At May 31, 2008, the value of the securities on loan was $14,361,777, for which the Fund received collateral, comprised of non-cash collateral valued at $2,657,243, and cash collateral of $12,213,155. Investments purchased with cash collateral are presented on the statement of net assets under the caption Securities Lending Collateral.
11. Credit and Market
Risks
The Fund invests a portion of its
assets in high yield fixed income securities, which carry ratings of BB or lower
by Standard & Poors Ratings Group and/or Ba or lower by Moodys Investors
Service, Inc. Investments in these higher yielding securities are generally
accompanied by a greater degree of credit risk than higher rated securities.
Additionally, lower rated securities may be more susceptible to adverse economic
and competitive industry conditions than investment grade securities.
The Fund invests in real estate investment trusts (REITs) and is subject to some of the risks associated with that industry. If the Fund holds real estate directly as a result of defaults or receives rental income directly from real estate holdings, its tax status as a regulated investment company may be jeopardized. There were no direct real estate holdings during the six months ended May 31, 2008. The Funds REIT holdings are also affected by interest rate changes, particularly if the REITs it holds use floating rate debt to finance their ongoing operations.
The Fund may invest up to 10% of its net assets in illiquid securities, which may include securities with contractual restrictions on resale, securities exempt from registration under Rule 144A of the Securities Act of 1933, as amended, and other securities which may not be readily marketable. The relative illiquidity of these securities may impair each Fund from disposing of them in a timely manner and at a fair price when it is necessary or desirable to do so. While maintaining oversight, the Funds Board of Trustees has delegated to DMC the day-to-day functions of determining whether individual securities are liquid for purposes of the Funds limitation on investments in illiquid assets. Securities eligible for resale pursuant to Rule 144A, which are determined to be liquid, are not subject to the Funds 10% limit on investments in illiquid securities. Rule 144A and illiquid securities have been identified on the statement of net assets.
12. Contractual
Obligations
The Fund enters into contracts
in the normal course of business that contain a variety of indemnifications. The
Funds maximum exposure under these arrangements is unknown. However, the Fund
has not had prior claims or losses pursuant to these contracts. Management has
reviewed the Funds existing contracts and expects the risk of loss to be
remote.
20
Other Fund information (unaudited)
Delaware Investments Dividend and Income Fund, Inc.

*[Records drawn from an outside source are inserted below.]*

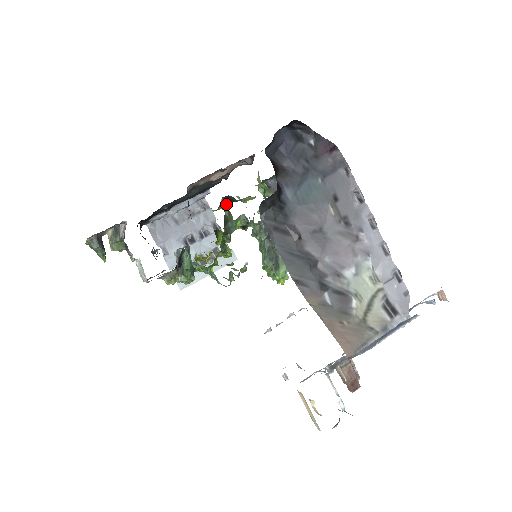
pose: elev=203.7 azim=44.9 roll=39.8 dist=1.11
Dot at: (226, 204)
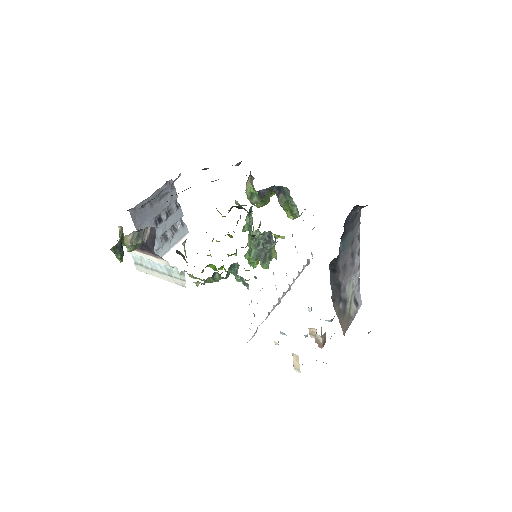
Dot at: occluded
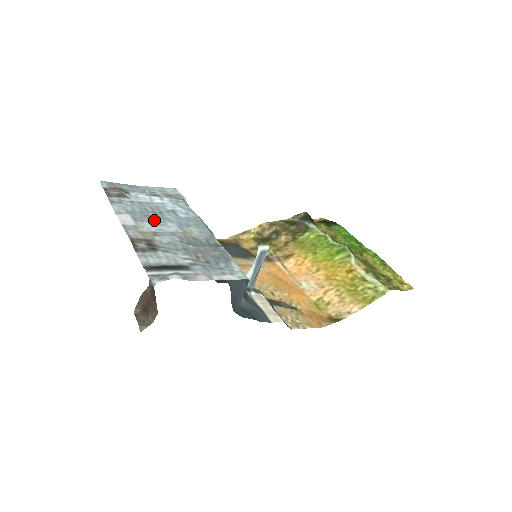
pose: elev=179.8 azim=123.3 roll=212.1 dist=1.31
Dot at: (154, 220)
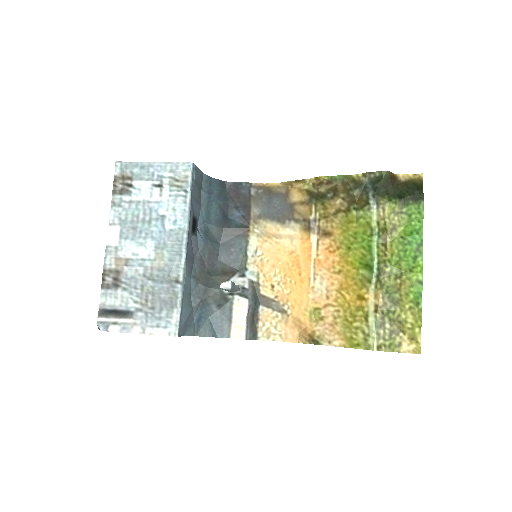
Dot at: (137, 236)
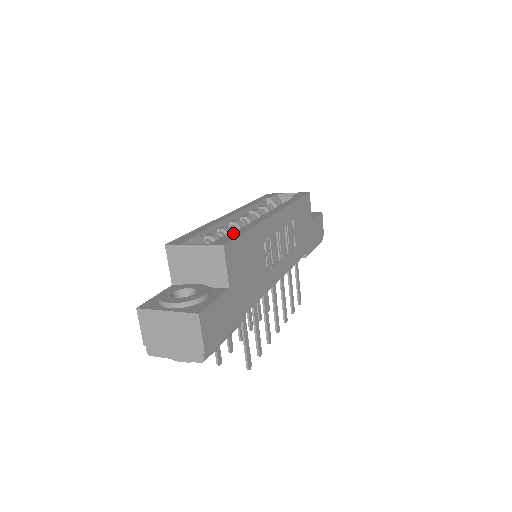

Board Consideration of Delaware
Investments Dividend and Income Fund, Inc. Advisory
Agreement
At a meeting held on May 20-22,
2008 (the Annual Meeting), the Board of Directors, including a majority of
disinterested or independent Directors, approved the renewal of the Investment
Advisory Agreement for the Delaware Investments Dividend and Income Fund, Inc.
(the Fund). In making its decision, the Board considered information furnished
at regular quarterly Board meetings, including reports detailing Fund
performance, investment strategies and expenses, as well as information prepared
specifically in connection with the renewal of the investment advisory contract.

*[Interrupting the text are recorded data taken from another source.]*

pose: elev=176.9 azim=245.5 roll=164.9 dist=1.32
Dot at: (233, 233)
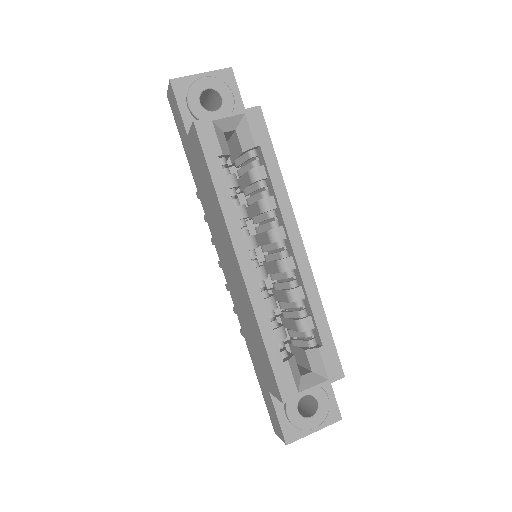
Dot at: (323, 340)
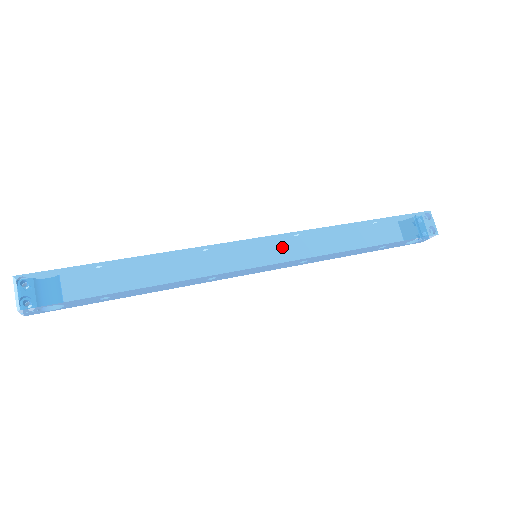
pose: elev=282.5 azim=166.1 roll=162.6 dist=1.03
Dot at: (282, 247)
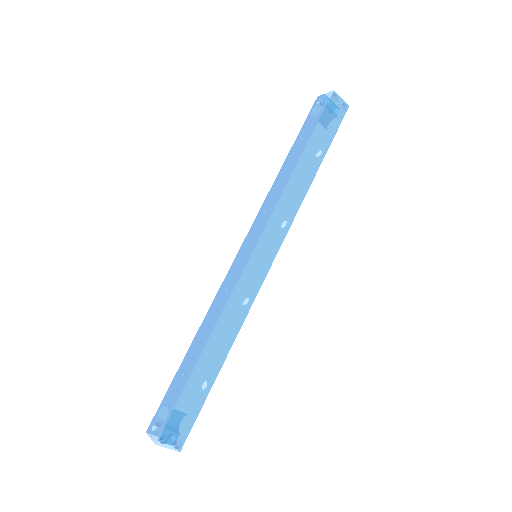
Dot at: (272, 237)
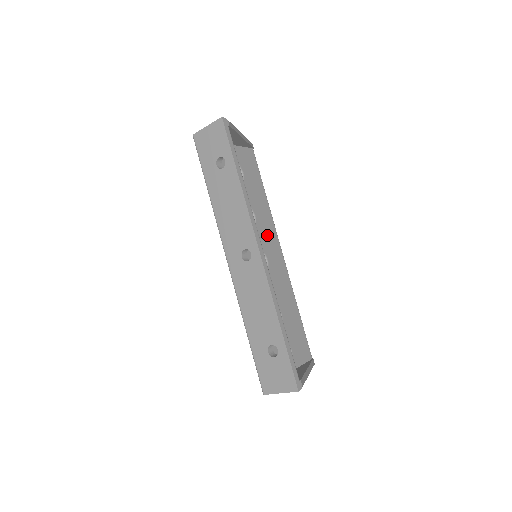
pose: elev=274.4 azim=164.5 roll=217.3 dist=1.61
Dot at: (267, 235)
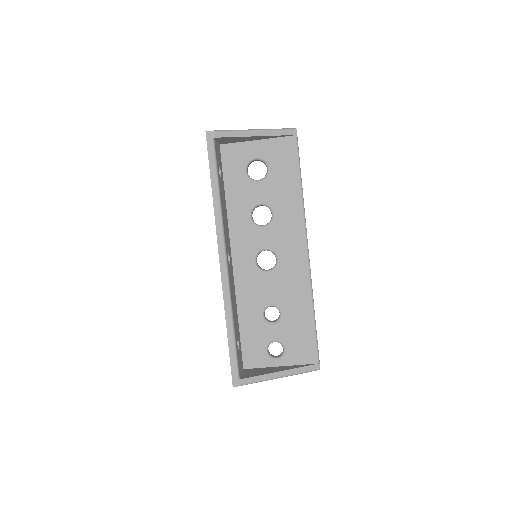
Dot at: (287, 233)
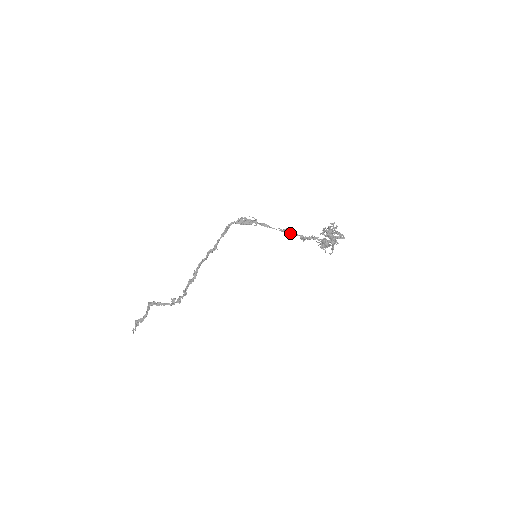
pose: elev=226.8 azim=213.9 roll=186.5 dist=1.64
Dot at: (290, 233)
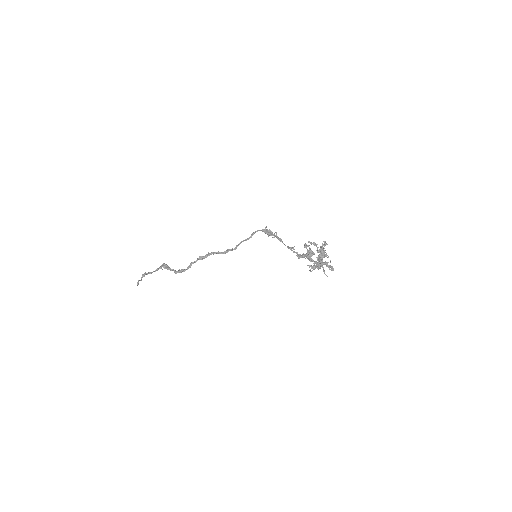
Dot at: occluded
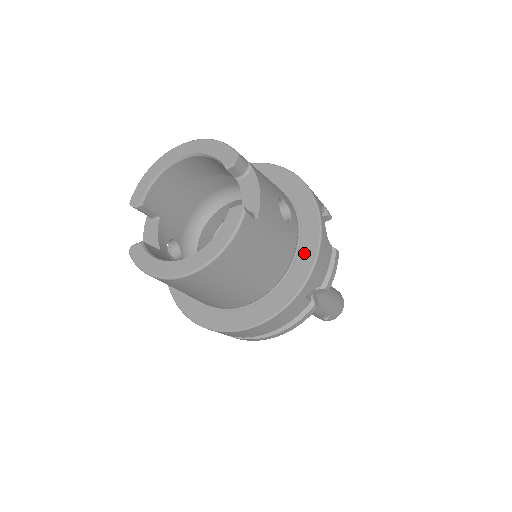
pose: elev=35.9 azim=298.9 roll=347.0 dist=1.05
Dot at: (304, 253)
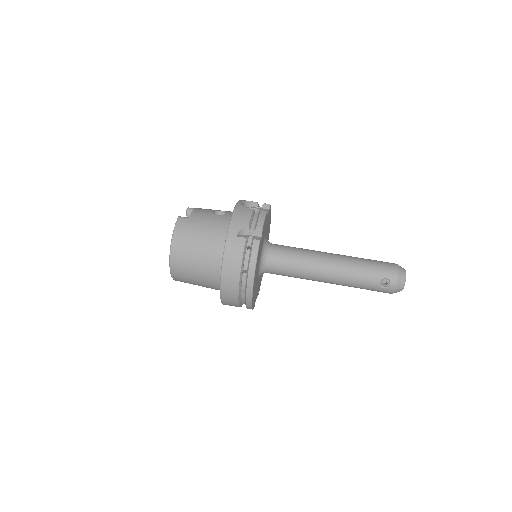
Dot at: occluded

Information furnished specifically in connection with the renewal of the
Investment Advisory Agreement with Delaware Management Company (DMC) included
materials provided by DMC and its affiliates (Delaware Investments)
concerning, among other things, the nature, extent and quality of services
provided to the Fund, the costs of such services to the Fund, economies of scale
and the financial condition and profitability of Delaware Investments. In
addition, in connection with the Annual Meeting, the Board separately received
and reviewed in February 2008 independent historical and comparative reports
prepared by Lipper Inc. (Lipper), an independent statistical compilation
organization. The Lipper reports compared the Funds investment performance and
expenses with those of other comparable mutual funds. The independent Directors
reviewed Lipper reports with Counsel to the Independent Directors at the
February 2008 Board meeting and discussed such reports further with counsel
earlier in the Annual Meeting. The Board requested and received certain
information regarding Managements policy with respect to advisory fee levels
and its philosophy with respect to breakpoints; the structure of portfolio
manager compensation; the investment managers profitability; and any
constraints or limitations on the availability of securities in certain
investment styles which might inhibit DMCs ability to invest fully in
accordance with Fund policies.
In considering information relating to the approval of the Funds advisory agreement, the independent Directors received assistance and advice from and met separately with independent counsel. Although the Directors gave attention to all information furnished, the following discussion identifies, under separate headings, the primary factors taken into account by the Board in its contract renewal considerations.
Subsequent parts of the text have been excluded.